Et pour cause. Depuis une quinzaine d’années, l’œuvre de Luc Chomarat musarde avec gourmandise d’un genre littéraire à l’autre. Jusqu’à s’aventurer parfois dans d’improbables recoins. Livres jeunesse, polars, pastiches, essai sur le cinéma, recueil d’expressions de grands-mères, et même unQue sais-je ? sur la pub…
Et jusqu’ici, aucun des genres dont il s’est emparé n’a eu à s’en plaindre.
Chomarat est un maître du pas de côté. Un artiste de l’understatement. Un auteur érudit, malicieux, et jamais dupe de rien, qui porte un regard à la fois tendre et ironique sur le monde. Une nouvelle fois, avec Le fils de professeur, l’écrivain réussit un petit miracle, un roman à la fois léger et poignant.
Décidement, Luc Chomarat écrit sur la même chose que tout le monde. Mais il le fait comme personne.

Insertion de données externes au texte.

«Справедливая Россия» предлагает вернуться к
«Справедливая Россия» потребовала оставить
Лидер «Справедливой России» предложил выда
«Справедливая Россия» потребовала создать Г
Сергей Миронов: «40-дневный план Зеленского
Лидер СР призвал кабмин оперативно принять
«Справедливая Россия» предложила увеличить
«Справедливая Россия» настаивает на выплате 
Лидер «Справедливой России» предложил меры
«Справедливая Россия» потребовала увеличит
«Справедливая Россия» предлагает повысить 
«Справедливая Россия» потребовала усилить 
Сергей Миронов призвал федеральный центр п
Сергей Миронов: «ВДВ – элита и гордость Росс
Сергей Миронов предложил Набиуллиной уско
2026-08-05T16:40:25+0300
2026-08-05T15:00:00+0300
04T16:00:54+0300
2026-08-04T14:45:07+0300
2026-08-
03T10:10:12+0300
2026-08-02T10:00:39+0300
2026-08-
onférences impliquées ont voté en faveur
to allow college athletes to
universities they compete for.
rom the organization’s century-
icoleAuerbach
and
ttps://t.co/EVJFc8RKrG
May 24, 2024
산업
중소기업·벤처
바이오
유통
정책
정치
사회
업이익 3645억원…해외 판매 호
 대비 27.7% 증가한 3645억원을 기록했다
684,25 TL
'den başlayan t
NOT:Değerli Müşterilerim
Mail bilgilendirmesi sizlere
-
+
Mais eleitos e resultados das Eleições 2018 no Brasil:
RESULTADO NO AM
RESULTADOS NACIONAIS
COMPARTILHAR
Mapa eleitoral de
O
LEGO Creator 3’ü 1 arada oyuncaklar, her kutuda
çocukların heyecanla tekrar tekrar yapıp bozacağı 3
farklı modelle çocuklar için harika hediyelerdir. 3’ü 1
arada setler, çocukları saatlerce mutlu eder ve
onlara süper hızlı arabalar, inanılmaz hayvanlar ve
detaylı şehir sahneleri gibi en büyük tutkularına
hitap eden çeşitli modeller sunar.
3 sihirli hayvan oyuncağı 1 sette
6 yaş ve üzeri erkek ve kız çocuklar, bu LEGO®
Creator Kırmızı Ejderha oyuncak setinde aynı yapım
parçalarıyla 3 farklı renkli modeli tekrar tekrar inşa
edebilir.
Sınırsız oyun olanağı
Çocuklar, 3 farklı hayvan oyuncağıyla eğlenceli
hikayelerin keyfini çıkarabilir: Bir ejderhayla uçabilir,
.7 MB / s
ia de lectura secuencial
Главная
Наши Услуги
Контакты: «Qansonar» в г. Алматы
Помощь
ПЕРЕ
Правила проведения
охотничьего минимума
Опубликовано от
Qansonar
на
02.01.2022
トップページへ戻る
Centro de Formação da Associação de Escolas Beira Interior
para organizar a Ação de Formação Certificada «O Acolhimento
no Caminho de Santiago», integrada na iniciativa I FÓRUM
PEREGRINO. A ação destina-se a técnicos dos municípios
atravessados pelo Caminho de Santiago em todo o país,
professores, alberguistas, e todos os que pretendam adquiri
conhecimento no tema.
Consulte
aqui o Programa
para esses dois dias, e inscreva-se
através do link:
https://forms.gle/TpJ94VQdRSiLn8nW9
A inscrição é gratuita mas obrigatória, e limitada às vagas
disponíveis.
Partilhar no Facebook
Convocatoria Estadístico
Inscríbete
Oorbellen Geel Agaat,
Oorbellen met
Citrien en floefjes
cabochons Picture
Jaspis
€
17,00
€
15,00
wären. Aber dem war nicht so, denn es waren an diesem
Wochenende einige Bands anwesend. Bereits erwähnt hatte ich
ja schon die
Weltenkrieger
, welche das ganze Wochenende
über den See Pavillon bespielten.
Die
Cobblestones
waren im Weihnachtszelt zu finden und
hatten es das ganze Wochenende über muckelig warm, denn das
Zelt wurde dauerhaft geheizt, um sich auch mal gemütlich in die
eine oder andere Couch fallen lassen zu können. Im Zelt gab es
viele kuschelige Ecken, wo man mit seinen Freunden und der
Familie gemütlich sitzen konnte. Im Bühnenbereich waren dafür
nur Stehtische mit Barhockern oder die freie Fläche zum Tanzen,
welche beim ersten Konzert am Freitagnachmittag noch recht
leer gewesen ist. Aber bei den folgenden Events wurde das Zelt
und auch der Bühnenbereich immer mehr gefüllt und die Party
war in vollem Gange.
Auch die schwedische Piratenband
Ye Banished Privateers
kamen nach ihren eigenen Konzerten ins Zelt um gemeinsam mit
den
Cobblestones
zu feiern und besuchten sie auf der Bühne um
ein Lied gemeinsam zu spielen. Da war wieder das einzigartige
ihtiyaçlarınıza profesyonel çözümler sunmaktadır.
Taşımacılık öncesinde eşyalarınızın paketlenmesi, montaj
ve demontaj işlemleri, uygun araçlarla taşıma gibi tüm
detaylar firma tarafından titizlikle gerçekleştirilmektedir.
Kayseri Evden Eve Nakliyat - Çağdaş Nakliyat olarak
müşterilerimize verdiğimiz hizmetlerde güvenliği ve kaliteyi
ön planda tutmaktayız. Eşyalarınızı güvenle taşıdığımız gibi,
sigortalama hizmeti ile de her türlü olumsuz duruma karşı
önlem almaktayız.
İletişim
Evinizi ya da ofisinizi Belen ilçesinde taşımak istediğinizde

“C’est mal intentionné, irrévérencieux, et furieusement juste.”
Le point, à propos de Le dernier thriller norvégien
“Voilà un petit livre de cinéma assez merveilleux. Son auteur, Luc Chomarat est un virtuose du paradoxe, de la concision et de l’humour raffiné”.
Les Inrocks à propos de Les dix meilleurs films de tous les temps.
“À partir d’un narrateur qui entreprend l’écriture d’un polar, Luc Chomarat part en considérations littéraires et existentielles captivantes, souvent désabusées, sur un ton à la fois caustique
et mélancolique”.
L’Express à propos de Le polar de l’été.